The earthwork and concrete slab for the building were prepared by a contractor, and plans were designed by a local engineering firm. Ouellette’s students spent their time rough framing, sheeting, siding and roofing the building, which is 30 by 38 feet and 11/2 stories high.

“We talked about it at length before they [the students] made the decision to do this project,” Ouellette said. “Right from the get-go, they said, ‘Yes, we want to do it.'”

The project gave students some experience with skills they weren’t able to develop last year with the cider building, such as framing and roof work. Ouellette said the garage roof was fairly standard, but “nothing we’d do in a high school shop.” Following safety guidelines, they used a crane to help set the roof trusses.

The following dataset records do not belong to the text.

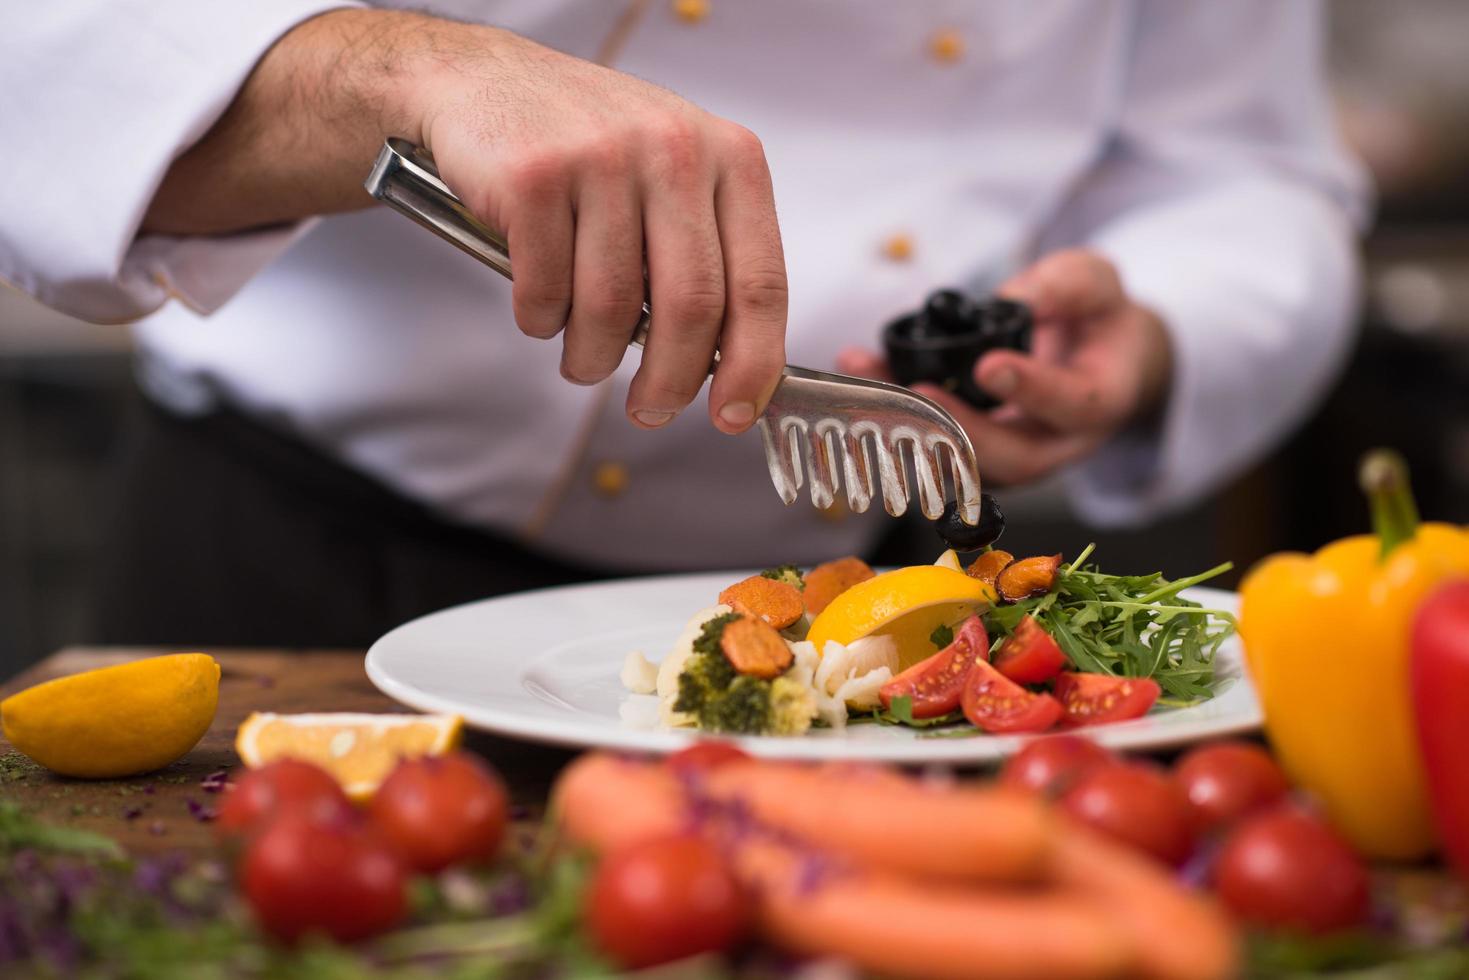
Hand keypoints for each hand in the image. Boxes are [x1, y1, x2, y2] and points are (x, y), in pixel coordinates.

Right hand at [408, 25, 786, 433]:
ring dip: (594, 357)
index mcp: (730, 157)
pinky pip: (547, 291)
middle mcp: (675, 149)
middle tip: (650, 410)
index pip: (761, 283)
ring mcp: (604, 158)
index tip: (734, 413)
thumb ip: (708, 256)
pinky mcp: (535, 175)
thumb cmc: (591, 148)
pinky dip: (541, 320)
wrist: (484, 82)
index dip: (752, 364)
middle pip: (692, 307)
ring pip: (614, 308)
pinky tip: (539, 306)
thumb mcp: (674, 178)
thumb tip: (727, 367)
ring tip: (582, 360)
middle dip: (670, 382)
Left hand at [837, 250, 1171, 485]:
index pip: (1070, 405)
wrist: (1095, 358)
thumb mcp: (1100, 284)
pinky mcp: (975, 455)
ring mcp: (1014, 457)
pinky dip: (896, 416)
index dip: (1030, 389)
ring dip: (912, 426)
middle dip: (959, 429)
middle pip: (1012, 459)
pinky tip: (864, 377)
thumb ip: (1067, 285)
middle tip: (918, 391)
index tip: (988, 366)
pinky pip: (935, 447)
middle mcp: (1057, 443)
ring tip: (870, 378)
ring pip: (964, 463)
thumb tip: (1013, 296)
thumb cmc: (1098, 320)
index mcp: (1099, 401)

“They loved that part of it – because it was real-life,” Ouellette said. “On the job, you use a crane for safety, and they got to participate in that. … It was a great experience for them because instead of doing it in a shop, where trusses would never fall over from the wind, here you have to deal with the weather.”

Ouellette said he was most impressed with how students dealt with the weather during the project.

“I guess what amazed me is when it started to get real cold, they still wanted to do the work,” he said. “I thought they would opt not to put the siding on because it really got cold. But most of them said, no, they wanted the experience.”

In the end, Ouellette said, that’s the point.

“They’re really here for the experience,” he said. “I’m not going to say they don’t get something out of it, but that’s not why we do it. It’s for the student benefit.”

From the church’s point of view, though, the project is a benefit to more than these six students.

“I think the community, in many ways when they speak about it, it’s a sign of hope,” the Rev. Jean-Paul Labrie of St. Mary’s said Friday. “We have a tendency sometimes to criticize youth for things they don’t do or don’t get involved in. But this was just the opposite. It was a nice affirmation of the students involved.”